One of the reasons we find the Tim Allen case so hard to cope with is because it seems inexplicable that a wealthy man with a seemingly strong family life could succumb to this form of exploitation. It makes us uneasy to see how simple it is to become enmeshed in evil. We seek to distance ourselves by projecting the evil outwards, by shouting loudly, by demanding savage punishment. Yet who does not have some dirty, shameful little secret which it would be unbearable to have splashed on the front pages of newspapers?

The case also raised the connection between child pornography and top-shelf soft porn and there may well also be an intrinsic connection between the latter and the exploitation of children. Once the taboos surrounding the exploitation of the human body are breached, some people will seek further and further thrills which can only be found in more extreme images, perhaps depicting torture, or involving children.

Accessing pornography on the Internet supports an industry which will provide anything which the customer requires, including degrading images of children.

The most lucrative industry on the Internet is pornography, which means that many, many people are far from guiltless.

This is altogether aside from the fact that so-called ordinary pornography is often deeply exploitative of the individuals depicted, and destructive of relationships in the real world. There is well-proven continuum between various arms of the so-called sex industry, even those which we now consider it uncool to condemn.
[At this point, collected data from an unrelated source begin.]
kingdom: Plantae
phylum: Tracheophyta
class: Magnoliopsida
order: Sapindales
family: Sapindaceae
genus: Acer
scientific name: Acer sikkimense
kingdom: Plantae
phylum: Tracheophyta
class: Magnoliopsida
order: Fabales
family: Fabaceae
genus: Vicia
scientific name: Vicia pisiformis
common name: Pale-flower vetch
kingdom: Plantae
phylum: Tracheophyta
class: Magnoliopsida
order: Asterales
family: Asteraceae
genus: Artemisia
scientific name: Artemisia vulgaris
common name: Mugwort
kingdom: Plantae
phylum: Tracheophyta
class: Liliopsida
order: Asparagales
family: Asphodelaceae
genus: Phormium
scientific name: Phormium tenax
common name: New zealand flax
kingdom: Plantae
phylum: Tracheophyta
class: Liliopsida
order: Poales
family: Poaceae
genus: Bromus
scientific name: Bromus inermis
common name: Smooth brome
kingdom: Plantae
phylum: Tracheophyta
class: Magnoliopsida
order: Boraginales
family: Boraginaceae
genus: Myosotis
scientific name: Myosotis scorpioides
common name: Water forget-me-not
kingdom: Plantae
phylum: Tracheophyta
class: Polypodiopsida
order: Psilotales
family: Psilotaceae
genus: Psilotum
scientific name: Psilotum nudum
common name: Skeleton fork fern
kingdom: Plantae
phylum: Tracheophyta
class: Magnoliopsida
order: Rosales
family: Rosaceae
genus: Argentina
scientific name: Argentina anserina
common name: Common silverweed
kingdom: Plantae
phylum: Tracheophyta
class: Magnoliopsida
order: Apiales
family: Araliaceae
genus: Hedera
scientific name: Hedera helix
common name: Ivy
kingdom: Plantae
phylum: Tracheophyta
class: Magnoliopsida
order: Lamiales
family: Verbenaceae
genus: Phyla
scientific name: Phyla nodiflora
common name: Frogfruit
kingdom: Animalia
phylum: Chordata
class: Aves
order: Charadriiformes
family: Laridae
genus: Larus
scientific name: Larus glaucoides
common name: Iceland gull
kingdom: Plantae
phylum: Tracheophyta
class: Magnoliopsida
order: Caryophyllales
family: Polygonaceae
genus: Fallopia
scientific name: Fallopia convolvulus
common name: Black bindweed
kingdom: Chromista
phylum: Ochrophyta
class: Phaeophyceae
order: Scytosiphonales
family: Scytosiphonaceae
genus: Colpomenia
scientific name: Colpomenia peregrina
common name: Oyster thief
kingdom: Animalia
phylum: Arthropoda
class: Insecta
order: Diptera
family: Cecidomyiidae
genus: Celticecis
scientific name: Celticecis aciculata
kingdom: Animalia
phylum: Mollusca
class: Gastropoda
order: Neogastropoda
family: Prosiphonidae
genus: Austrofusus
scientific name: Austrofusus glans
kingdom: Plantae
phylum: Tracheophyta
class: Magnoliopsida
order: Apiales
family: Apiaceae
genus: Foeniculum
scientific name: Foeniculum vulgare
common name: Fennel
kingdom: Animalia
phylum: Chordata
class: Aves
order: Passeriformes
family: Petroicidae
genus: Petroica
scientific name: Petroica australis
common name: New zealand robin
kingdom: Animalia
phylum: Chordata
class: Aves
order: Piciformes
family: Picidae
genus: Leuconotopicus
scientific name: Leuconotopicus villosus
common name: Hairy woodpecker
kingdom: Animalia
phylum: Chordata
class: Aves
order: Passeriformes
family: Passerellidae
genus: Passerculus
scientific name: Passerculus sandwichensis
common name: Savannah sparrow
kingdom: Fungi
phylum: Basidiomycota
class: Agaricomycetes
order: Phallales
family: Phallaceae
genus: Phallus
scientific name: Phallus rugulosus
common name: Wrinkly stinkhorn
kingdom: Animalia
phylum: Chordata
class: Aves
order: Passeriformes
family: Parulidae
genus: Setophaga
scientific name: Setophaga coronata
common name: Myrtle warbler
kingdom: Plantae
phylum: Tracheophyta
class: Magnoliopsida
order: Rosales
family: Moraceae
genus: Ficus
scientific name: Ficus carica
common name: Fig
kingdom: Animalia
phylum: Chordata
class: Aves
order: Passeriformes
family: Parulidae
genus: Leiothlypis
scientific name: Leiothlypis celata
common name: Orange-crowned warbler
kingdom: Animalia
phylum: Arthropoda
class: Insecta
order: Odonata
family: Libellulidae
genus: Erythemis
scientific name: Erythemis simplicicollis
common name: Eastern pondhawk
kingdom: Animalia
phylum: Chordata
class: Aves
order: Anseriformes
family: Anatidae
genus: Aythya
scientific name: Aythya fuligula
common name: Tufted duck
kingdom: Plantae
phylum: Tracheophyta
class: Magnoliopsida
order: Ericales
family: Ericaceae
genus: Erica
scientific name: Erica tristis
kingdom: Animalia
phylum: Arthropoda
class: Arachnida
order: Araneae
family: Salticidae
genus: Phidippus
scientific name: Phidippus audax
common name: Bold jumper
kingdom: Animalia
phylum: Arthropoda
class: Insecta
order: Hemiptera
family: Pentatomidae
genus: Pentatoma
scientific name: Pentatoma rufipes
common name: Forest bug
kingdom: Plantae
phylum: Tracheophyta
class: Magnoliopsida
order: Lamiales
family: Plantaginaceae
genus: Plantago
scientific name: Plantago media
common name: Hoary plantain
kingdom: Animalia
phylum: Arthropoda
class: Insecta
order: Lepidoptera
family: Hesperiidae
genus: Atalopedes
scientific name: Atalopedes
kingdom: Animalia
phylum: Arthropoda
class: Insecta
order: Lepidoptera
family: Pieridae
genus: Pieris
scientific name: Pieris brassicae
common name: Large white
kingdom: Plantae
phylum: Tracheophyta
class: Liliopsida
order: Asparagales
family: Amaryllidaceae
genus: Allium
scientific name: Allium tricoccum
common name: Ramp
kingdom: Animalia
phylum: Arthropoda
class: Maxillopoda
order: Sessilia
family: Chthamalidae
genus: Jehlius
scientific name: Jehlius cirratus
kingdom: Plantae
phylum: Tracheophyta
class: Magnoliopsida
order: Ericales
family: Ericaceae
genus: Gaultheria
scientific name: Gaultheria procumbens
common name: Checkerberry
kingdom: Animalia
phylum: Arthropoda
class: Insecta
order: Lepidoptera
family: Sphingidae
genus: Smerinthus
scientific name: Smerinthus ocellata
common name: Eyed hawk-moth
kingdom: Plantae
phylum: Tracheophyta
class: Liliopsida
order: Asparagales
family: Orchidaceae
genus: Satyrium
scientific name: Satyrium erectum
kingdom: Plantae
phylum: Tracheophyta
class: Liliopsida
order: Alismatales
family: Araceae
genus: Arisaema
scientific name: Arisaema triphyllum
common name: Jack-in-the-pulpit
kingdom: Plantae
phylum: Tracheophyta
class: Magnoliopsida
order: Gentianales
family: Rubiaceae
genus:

Our reaction to the Allen case indicates that there is more a desire to inflict pain than to really protect children. If Tim Allen had been tried in a higher court and received a stiff custodial sentence, there would be no outcry. This is in spite of the fact that he would be imprisoned probably in Arbour Hill or the Curragh, with a slim chance of receiving group treatment for nine months, and no chance at all of individual treatment.

There would have been no public outcry about that, and no demand for action on the part of the Government to remedy the fact that there are group treatment places for some 15 people at a time, yet there are over 300 sex offenders in prison.

Let's not hide behind a claim that treatment does not work, because that claim does not stand up to scrutiny. There is a small number of child abuse offenders whose primary sexual orientation is towards children and who show no insight or remorse. These are difficult if not impossible to treat.

The vast majority of offenders do not fall into that category, and there has been pioneering work on treatment done in Ireland which deserves financial support and further research. It is based on bringing the offender to an awareness of the damage which he or she has caused, and using this as a spur to making choices which make re-offence a remote possibility. Building a network which will hold the person accountable, and act as a buffer against any drift towards rationalising the activity, is central to this process

The attack on the Allen family and the calls to boycott their business offends against this principle. Damaging marital and family relationships by subjecting them to scrutiny and criticism, when they are already seriously weakened by the nature of the crime, is no way to prevent re-offence. Cutting a person off from networks of support and meaningful work only increases the chances of falling back into dangerous and evil actions.

I have to admit that my first reaction was to feel that it would be difficult to be in Ballymaloe, with the awareness that this was a place where images of exploited children had been viewed for pleasure. I soon realised that, according to this logic, I should stop going to shopping centres, because on any busy Saturday, chances are that I would be in the presence of people who had not only accessed child porn, but who had actually abused children.

The Allen family are not the only innocent bystanders who have received the lash of the public's desire for revenge. Family members of offenders have been ostracised, including the elderly mother of a priest, already broken-hearted because of her son's actions, and now afraid to leave the house. Inflicting such pain gives the temporary satisfaction of confirming one's own moral superiority. It does nothing to protect children, no matter how loudly we protest that this is our aim.